Players familiar with recent editions of D&D, tactical wargames, or most computer games are often used to combat systems where it is very important to know exactly where every participant in a fight is located at all times. This enables some very clever, tactical play from players who study their characters' combat abilities and can think quickly during combats. However, it is not the only way to run a combat, and D&D 5th Edition is less opinionated than other recent editions about how combats are orchestrated.
Theater of the Mind
A looser style of combat is often referred to as "theater of the mind", because much of the structure of the combat is left in the minds of the players rather than expressed with a grid. You're probably familiar with this style of play already, even, because it's how most groups run non-combat scenes.
The essence of running a theater of the mind combat is simplifying the hard-and-fast numbers of a grid combat into softer descriptions that we can easily imagine:
- Adjacent – Generally characters engaged in melee combat are adjacent. If one of these characters tries to back off, that would open up an opportunity attack, and area attacks that affect one of the characters have a good chance of affecting the other.

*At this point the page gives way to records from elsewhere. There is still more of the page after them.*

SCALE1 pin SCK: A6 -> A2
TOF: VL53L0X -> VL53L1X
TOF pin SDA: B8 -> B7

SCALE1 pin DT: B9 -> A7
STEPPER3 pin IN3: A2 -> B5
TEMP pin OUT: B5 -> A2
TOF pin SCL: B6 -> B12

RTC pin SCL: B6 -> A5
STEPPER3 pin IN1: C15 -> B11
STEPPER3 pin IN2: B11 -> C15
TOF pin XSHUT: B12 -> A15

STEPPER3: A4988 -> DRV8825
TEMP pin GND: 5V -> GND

Example: Two characters sitting next to each other at the bar in a tavern.
- Nearby – The characters aren't in melee, but are still pretty close to each other. Area attacks may be able to encompass both of them if targeted at a point between. If one of the characters decides to engage the other in melee, they will be able to approach and attack in the same turn.
Example: Two characters sitting different tables in a tavern.
- Away – The characters are in the same general area, but not at all close to each other. Area attacks almost certainly can't hit both of them (though beam attacks may), and closing to melee range will take multiple turns of movement.
Example: A character sitting at a table in a tavern and another character looking down from the upper level.
- Far – The characters are in completely different zones of the battle. Long range attacks may reach between them, but otherwise they are probably not going to fight each other at all anytime soon.
Example: A character in a tavern and another character on the roof of a building across the street.
Even though this style is referred to as "theater of the mind", groups often play with some shared reference of where characters are generally located. This can be a sheet of paper with numbers and/or letter on it marking positions, spare dice laid out in the center of the table, or even figurines.
The key difference is in not sweating the details of where characters are. Rather than measuring or counting out squares, simply look at the positions and make a quick judgment call: going from point A to B, about how far will I get? Then just move the character and get on with play, thinking about those four positional relationships from above. Allowing the game to progress faster by relying on these quick rulings rather than focusing on exact measurements is one of the reasons some groups prefer this combat style to the use of grids.